*Work required*: Write out every line of text in the listing below word for word and in the same order, leaving out the pictures.

*Material for the task*:
┄┄┄┄┄┄┄┄┄┄

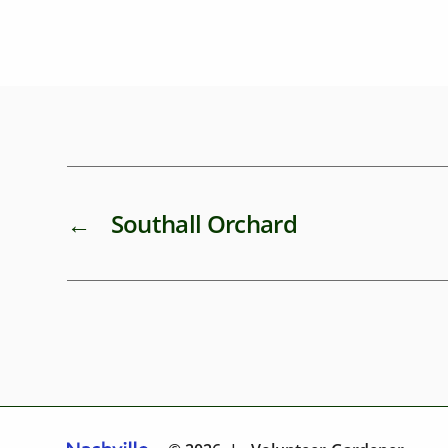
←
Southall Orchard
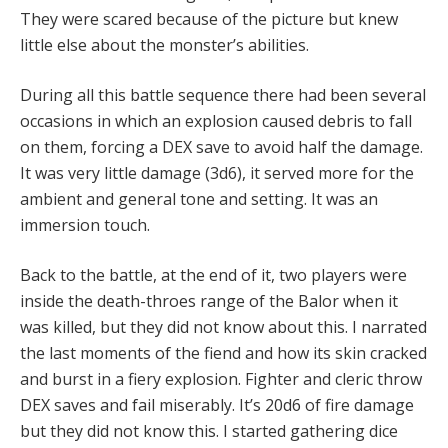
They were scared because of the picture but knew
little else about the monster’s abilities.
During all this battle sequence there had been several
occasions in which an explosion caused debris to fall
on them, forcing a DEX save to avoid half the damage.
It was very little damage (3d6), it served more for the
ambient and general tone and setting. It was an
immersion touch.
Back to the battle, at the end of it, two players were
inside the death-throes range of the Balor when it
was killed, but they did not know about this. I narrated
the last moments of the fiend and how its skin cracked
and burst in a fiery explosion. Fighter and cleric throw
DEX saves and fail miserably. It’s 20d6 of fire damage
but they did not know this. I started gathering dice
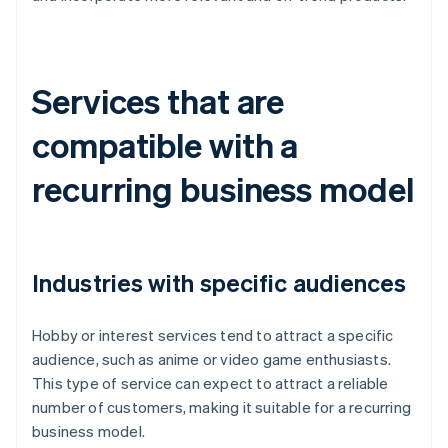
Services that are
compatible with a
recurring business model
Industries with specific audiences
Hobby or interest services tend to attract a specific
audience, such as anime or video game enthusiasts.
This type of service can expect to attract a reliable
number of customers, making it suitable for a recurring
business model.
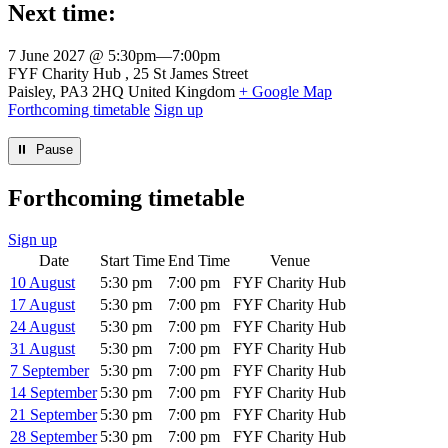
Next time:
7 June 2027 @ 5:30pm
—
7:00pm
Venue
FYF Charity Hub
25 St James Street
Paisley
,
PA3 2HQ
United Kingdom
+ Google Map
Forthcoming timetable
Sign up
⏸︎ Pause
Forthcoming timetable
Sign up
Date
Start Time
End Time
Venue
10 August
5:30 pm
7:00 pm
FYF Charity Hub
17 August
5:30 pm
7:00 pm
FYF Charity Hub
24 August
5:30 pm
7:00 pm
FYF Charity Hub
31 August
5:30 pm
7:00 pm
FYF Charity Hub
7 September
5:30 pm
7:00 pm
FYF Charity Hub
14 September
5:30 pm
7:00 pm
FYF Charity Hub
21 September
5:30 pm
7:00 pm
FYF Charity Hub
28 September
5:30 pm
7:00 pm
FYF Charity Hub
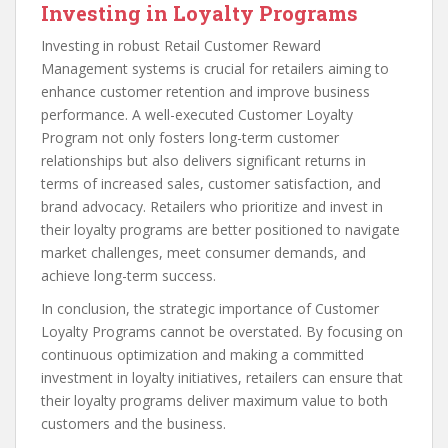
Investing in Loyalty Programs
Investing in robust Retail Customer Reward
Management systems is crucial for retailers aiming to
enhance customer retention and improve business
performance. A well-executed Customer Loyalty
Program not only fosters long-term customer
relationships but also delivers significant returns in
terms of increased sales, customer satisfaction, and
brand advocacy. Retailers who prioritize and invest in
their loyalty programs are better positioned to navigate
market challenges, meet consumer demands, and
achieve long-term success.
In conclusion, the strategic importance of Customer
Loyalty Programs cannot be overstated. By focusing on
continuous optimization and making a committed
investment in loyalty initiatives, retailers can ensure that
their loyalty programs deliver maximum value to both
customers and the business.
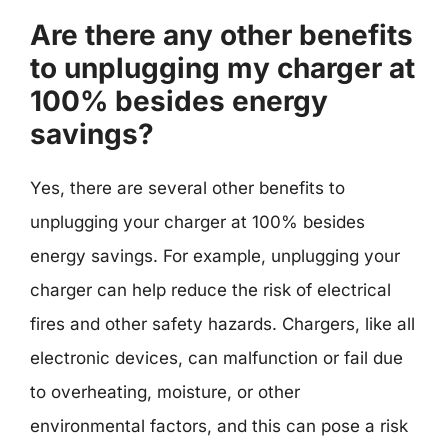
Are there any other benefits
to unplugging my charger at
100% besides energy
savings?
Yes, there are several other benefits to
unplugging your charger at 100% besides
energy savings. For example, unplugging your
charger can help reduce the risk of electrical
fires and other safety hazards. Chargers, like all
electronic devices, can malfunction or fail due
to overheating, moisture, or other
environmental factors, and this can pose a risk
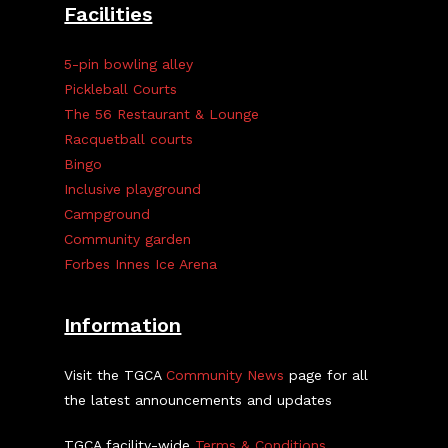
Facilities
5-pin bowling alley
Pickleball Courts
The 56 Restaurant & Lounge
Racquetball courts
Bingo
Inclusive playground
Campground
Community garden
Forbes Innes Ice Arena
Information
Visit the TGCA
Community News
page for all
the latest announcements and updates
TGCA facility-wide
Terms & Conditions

┄┄┄┄┄┄┄┄┄┄

*Reply to the exercise*:
←
Southall Orchard
They were scared because of the picture but knew
little else about the monster’s abilities.
During all this battle sequence there had been several
occasions in which an explosion caused debris to fall
on them, forcing a DEX save to avoid half the damage.
It was very little damage (3d6), it served more for the
ambient and general tone and setting. It was an
immersion touch.
Back to the battle, at the end of it, two players were
inside the death-throes range of the Balor when it
was killed, but they did not know about this. I narrated
the last moments of the fiend and how its skin cracked
and burst in a fiery explosion. Fighter and cleric throw
DEX saves and fail miserably. It’s 20d6 of fire damage
but they did not know this. I started gathering dice
Services that are
compatible with a
recurring business model
Industries with specific audiences
Hobby or interest services tend to attract a specific
audience, such as anime or video game enthusiasts.
This type of service can expect to attract a reliable
number of customers, making it suitable for a recurring
business model.
Next time:
7 June 2027 @ 5:30pm
—
7:00pm
Venue
FYF Charity Hub
25 St James Street
Paisley
,
PA3 2HQ
United Kingdom
+ Google Map
Forthcoming timetable
Sign up
⏸︎ Pause
Forthcoming timetable
Sign up
Date
Start Time
End Time
Venue
10 August
5:30 pm
7:00 pm
FYF Charity Hub
17 August
5:30 pm
7:00 pm
FYF Charity Hub
24 August
5:30 pm
7:00 pm
FYF Charity Hub
31 August
5:30 pm
7:00 pm
FYF Charity Hub
7 September
5:30 pm
7:00 pm
FYF Charity Hub
14 September
5:30 pm
7:00 pm
FYF Charity Hub
21 September
5:30 pm
7:00 pm
FYF Charity Hub
28 September
5:30 pm
7:00 pm
FYF Charity Hub
Investing in Loyalty Programs
Investing in robust Retail Customer Reward
Management systems is crucial for retailers aiming to
enhance customer retention and improve business
performance. A well-executed Customer Loyalty
Program not only fosters long-term customer
relationships but also delivers significant returns in
terms of increased sales, customer satisfaction, and
brand advocacy. Retailers who prioritize and invest in
their loyalty programs are better positioned to navigate
market challenges, meet consumer demands, and
achieve long-term success.
In conclusion, the strategic importance of Customer
Loyalty Programs cannot be overstated. By focusing on
continuous optimization and making a committed
investment in loyalty initiatives, retailers can ensure that
their loyalty programs deliver maximum value to both
customers and the business.
Are there any other benefits
to unplugging my charger at
100% besides energy
savings?
Yes, there are several other benefits to
unplugging your charger at 100% besides
energy savings. For example, unplugging your
charger can help reduce the risk of electrical
fires and other safety hazards. Chargers, like all
electronic devices, can malfunction or fail due
to overheating, moisture, or other
environmental factors, and this can pose a risk
Facilities
5-pin bowling alley
Pickleball Courts
The 56 Restaurant & Lounge
Racquetball courts
Bingo
Inclusive playground
Campground
Community garden
Forbes Innes Ice Arena
Information
Visit the TGCA
Community News
page for all
the latest announcements and updates
TGCA facility-wide
Terms & Conditions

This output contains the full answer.